--- BEGIN Data for this task ---

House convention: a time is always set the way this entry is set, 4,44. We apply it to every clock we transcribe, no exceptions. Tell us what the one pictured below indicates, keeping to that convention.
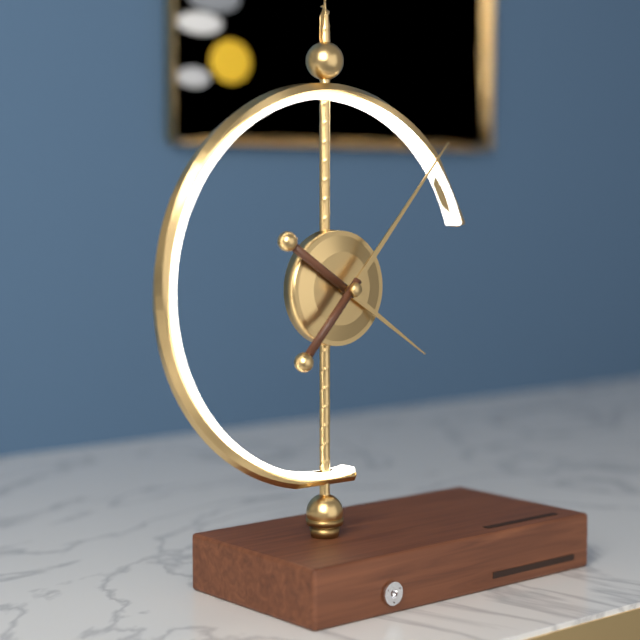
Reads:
4,07
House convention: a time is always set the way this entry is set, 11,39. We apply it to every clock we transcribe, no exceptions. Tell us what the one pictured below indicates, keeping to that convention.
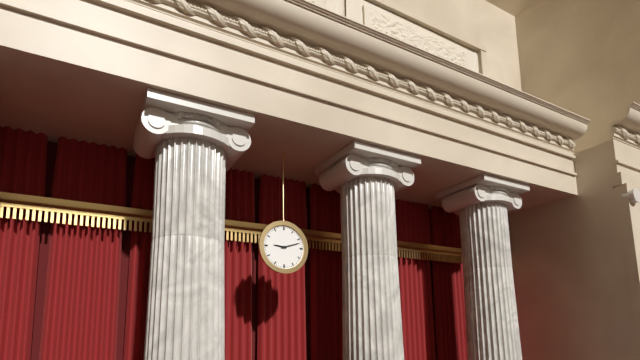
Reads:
9,12
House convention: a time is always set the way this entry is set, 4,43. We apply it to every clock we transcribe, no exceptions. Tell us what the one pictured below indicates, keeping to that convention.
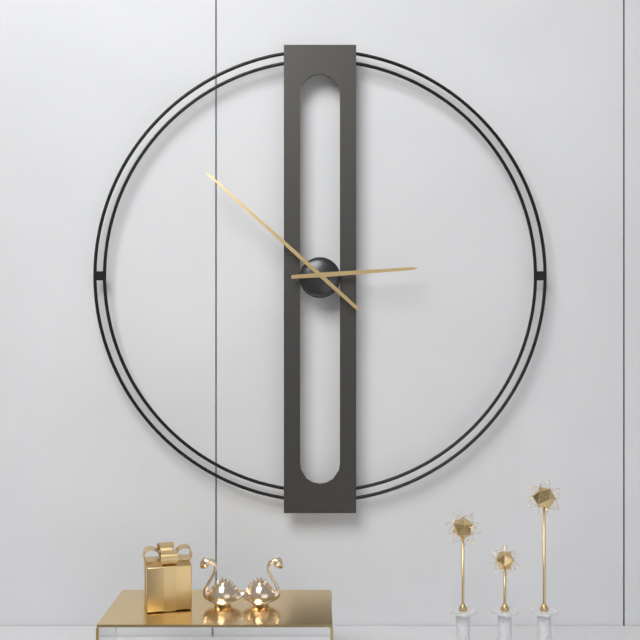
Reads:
2,52
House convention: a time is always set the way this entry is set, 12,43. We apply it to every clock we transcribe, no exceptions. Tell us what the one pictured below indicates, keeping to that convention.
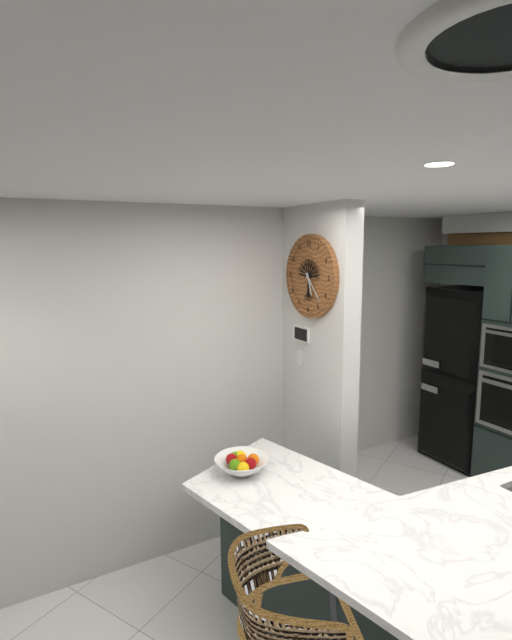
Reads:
5,23
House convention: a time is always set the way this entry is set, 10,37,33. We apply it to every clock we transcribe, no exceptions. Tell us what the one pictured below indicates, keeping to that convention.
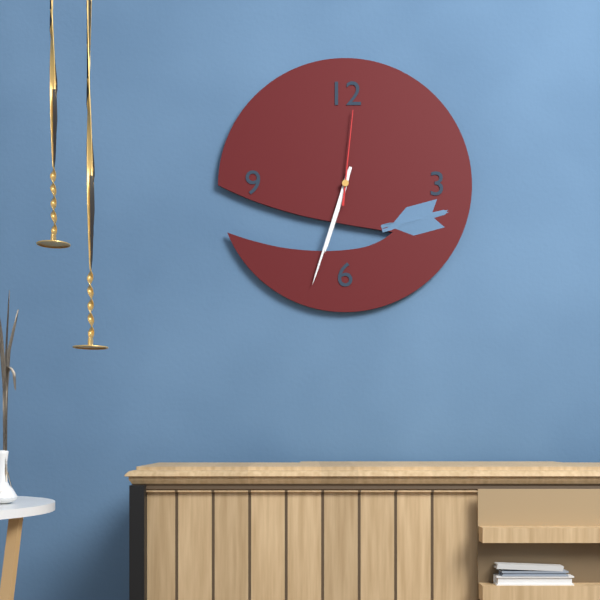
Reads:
6,33,01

--- END Data for this task ---

» The problem
Convert the five items above into a two-column CSV with the header row "text" and "answer", one row per item. Put each item's text and its answer in their own double-quoted field, replace line breaks with spaces, and leave out the pictures.

» Final answer
text,answer
"House convention: a time is always set the way this entry is set, 4,44. We apply it to every clock we transcribe, no exceptions. Tell us what the one pictured below indicates, keeping to that convention. Reads:","4,07"
"House convention: a time is always set the way this entry is set, 11,39. We apply it to every clock we transcribe, no exceptions. Tell us what the one pictured below indicates, keeping to that convention. Reads:","9,12"
"House convention: a time is always set the way this entry is set, 4,43. We apply it to every clock we transcribe, no exceptions. Tell us what the one pictured below indicates, keeping to that convention. Reads:","2,52"
"House convention: a time is always set the way this entry is set, 12,43. We apply it to every clock we transcribe, no exceptions. Tell us what the one pictured below indicates, keeping to that convention. Reads:","5,23"
"House convention: a time is always set the way this entry is set, 10,37,33. We apply it to every clock we transcribe, no exceptions. Tell us what the one pictured below indicates, keeping to that convention. Reads:","6,33,01"